Le film est par endroits assez hermétique, au point qu’un certain nombre de vidéos ont été commises pour expliquer « ce qu’il faut comprendre ». Le point d’orgue de ce pédagogisme assumé est sans nul doute l’interview donnée par le réalisateur lui-même Galder Gaztelu-Urrutia à Digital Spy qui livre l’interprétation qu’il fait de son propre film, se défendant d’avoir mis en scène un quelconque conflit des idéologies. S’il est vrai, explique-t-il, qu’il y a une critique du capitalisme au début du film, la suite montre bien que le socialisme n’est pas la panacée, puisque Goreng échoue à convaincre les prisonniers de rationaliser leur consommation pour que chacun puisse manger à sa faim et qu’il finit lui-même par tuer ceux qu’il avait l’ambition d’aider. Et de clore son propos en expliquant que son film est une œuvre ouverte et qu’il l’a voulue comme telle, « ouverte à l’interprétation ».

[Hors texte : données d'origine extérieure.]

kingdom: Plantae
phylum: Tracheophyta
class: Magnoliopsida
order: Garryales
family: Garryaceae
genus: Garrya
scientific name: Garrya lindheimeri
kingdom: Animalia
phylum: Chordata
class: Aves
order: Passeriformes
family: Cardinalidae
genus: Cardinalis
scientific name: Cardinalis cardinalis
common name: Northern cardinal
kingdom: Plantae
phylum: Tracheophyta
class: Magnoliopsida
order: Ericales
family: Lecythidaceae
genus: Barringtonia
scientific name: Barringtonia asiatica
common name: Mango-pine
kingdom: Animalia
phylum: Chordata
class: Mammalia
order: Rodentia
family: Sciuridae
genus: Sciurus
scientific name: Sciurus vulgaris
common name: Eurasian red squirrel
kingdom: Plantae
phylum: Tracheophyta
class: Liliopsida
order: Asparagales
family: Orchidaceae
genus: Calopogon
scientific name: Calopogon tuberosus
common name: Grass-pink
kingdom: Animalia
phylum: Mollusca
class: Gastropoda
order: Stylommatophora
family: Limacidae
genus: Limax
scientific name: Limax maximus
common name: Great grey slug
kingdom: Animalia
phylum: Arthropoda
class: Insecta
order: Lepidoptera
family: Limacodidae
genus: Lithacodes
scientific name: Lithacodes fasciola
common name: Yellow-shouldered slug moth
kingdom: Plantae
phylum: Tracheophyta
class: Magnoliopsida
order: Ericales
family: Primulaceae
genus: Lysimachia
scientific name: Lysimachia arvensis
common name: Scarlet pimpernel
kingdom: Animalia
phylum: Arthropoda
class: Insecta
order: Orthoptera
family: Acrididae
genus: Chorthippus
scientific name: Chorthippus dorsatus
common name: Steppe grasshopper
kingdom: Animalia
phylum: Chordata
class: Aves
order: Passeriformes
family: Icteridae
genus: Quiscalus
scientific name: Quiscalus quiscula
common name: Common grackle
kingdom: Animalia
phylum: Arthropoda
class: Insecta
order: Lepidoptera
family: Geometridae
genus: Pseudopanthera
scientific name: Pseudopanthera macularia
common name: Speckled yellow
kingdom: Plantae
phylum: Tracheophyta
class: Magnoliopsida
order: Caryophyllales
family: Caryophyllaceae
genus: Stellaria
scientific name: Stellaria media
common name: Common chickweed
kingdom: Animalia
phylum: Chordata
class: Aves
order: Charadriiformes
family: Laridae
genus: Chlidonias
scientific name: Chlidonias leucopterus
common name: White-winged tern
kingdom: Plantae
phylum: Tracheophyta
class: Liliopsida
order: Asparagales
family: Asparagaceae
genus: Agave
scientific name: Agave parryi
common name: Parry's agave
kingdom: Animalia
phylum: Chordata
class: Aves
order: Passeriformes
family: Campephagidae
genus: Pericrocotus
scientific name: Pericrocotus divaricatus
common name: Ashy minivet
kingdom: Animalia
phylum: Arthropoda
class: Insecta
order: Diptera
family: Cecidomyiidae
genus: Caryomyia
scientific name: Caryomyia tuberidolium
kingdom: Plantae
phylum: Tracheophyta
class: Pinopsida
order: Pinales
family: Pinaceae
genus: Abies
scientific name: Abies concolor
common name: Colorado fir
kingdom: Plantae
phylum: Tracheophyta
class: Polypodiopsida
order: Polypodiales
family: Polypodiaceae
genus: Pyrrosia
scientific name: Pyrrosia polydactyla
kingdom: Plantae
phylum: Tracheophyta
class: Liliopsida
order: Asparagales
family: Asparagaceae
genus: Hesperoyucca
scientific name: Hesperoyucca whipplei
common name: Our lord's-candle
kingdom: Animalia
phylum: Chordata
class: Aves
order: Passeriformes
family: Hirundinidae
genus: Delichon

Pousser le spectateur à se faire sa propre idée, voilà, à n’en pas douter, une bonne chose. Il n’en demeure pas moins qu’il est d’emblée assez difficile de voir dans La Plateforme une œuvre critique du système, une œuvre qui assume de renvoyer les idéologies classiques dos à dos, une œuvre, en un mot, politique. La raison essentielle à cet échec est à mon sens la métaphore choisie par le réalisateur lui-même. La prison verticale est en soi un bon choix, à condition de l’étoffer un peu plus.
Je m’explique. Lorsque j’ai vu le film, j’ai tout de suite pensé à une autre métaphore, celle que développe la célèbre juriste africaine-américaine Kimberlé Crenshaw, connue, comme de juste, pour être à l’origine de la systématisation de la notion d’intersectionnalité. Je ne fais pas référence ici à la métaphore du rond-point/carrefour utilisée par Crenshaw pour thématiser ce que signifie penser au croisement des catégories, mais à une métaphore bien moins connue, celle du sous-sol.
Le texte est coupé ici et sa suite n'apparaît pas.